**KUTIPAN HALAMAN:**
* * * * * * *

Menurut Kajian Akademik yang diterbitkan Kemendikbudristek mengenai Kurikulum untuk Pemulihan Pembelajaran (edisi 1, Februari 2022), anak didik kita mengalami ketertinggalan pembelajaran (learning loss) sekitar lima bulan pembelajaran dengan Kurikulum 2013; kalau diukur dari capaian numerasi kehilangan sekitar 40 poin (seharusnya 522 tetapi hanya tercapai 482) dan dari capaian literasi kehilangan 51 poin (seharusnya 583, tercapai hanya 532). Beruntung, menurut kajian yang sama, adanya Kurikulum Darurat selama 4 bulan dapat mengurangi ketertinggalan tadi masing-masing capaian menjadi hanya kehilangan 5 poin dan 13 poin saja.
Walaupun demikian, pendidikan kita sudah masuk tahap kritis sejak sebelum ada pandemi. Studi RISE dan SMERU dalam laporan bertajuk "Indonesian Children: In School but Not Learning" yang mengamati kinerja pendidikan pada periode 2000-2014 menyimpulkan capaian belajar cenderung menurun dan hanya sedikit sekali peningkatan kompetensi murid antar jenjang kelas.
Kalau diamati lagi dari hasil tes PISA 2018, maka menurut pengamat pendidikan Najelaa Shihab, skornya cenderung mengalami penurunan. Secara umum, menurut Najelaa, anak didik usia 15 tahun yang mencapai kompetensi literasi minimal hanya di kisaran 30% pada membaca, 29% pada matematika, dan 40% pada sains.

* * * * * * *

[Data teks hasil ekstraksi halaman]
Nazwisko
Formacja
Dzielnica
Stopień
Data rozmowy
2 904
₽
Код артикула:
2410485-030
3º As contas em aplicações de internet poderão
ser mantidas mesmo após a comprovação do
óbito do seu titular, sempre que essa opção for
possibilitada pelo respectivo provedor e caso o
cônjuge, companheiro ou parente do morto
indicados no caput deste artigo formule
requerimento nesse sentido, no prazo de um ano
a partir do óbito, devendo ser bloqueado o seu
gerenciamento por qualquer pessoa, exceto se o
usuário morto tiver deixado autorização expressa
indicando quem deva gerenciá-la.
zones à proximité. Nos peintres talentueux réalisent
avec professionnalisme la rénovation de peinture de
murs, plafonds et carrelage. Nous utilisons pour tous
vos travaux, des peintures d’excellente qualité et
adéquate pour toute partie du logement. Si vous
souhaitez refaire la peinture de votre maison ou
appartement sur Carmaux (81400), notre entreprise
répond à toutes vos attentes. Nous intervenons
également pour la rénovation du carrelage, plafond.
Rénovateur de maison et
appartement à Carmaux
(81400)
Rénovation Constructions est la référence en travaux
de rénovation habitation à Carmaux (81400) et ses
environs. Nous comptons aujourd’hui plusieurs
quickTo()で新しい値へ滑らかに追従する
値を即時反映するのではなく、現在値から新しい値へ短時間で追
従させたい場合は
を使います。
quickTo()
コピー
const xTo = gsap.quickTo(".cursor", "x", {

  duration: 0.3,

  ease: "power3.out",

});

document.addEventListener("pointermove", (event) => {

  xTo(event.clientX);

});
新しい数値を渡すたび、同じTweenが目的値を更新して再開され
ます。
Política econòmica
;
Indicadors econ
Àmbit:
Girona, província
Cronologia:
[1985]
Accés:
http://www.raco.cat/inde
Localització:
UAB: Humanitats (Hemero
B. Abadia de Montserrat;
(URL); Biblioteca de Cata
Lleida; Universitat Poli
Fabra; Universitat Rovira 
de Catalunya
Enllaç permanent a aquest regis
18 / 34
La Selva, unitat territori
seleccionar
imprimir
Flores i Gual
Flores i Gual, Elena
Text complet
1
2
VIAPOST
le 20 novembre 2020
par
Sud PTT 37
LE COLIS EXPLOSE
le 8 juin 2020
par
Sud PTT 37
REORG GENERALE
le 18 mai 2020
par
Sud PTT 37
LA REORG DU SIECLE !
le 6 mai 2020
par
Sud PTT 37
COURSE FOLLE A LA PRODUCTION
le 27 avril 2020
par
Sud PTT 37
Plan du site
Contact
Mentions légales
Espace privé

* * * * * * *

**DAFTAR TUGAS:**
1) Tuliskan kembali bagian kutipan tentang ketertinggalan pendidikan mulai dari "Walaupun demikian, pendidikan" sampai "40% pada sains.".
2) Sebutkan semua bidang dalam hasil tes PISA 2018 yang disebut dalam kutipan, beserta persentase anak didik usia 15 tahun yang mencapai kompetensi minimal pada setiap bidang.

**PENYELESAIAN SOAL:**
1)
Walaupun demikian, pendidikan kita sudah masuk tahap kritis sejak sebelum ada pandemi. Studi RISE dan SMERU dalam laporan bertajuk "Indonesian Children: In School but Not Learning" yang mengamati kinerja pendidikan pada periode 2000-2014 menyimpulkan capaian belajar cenderung menurun dan hanya sedikit sekali peningkatan kompetensi murid antar jenjang kelas.
Kalau diamati lagi dari hasil tes PISA 2018, maka menurut pengamat pendidikan Najelaa Shihab, skornya cenderung mengalami penurunan. Secara umum, menurut Najelaa, anak didik usia 15 tahun yang mencapai kompetensi literasi minimal hanya di kisaran 30% pada membaca, 29% pada matematika, dan 40% pada sains.

2)
- Membaca: 30%
- Matematika: 29%
- Sains: 40%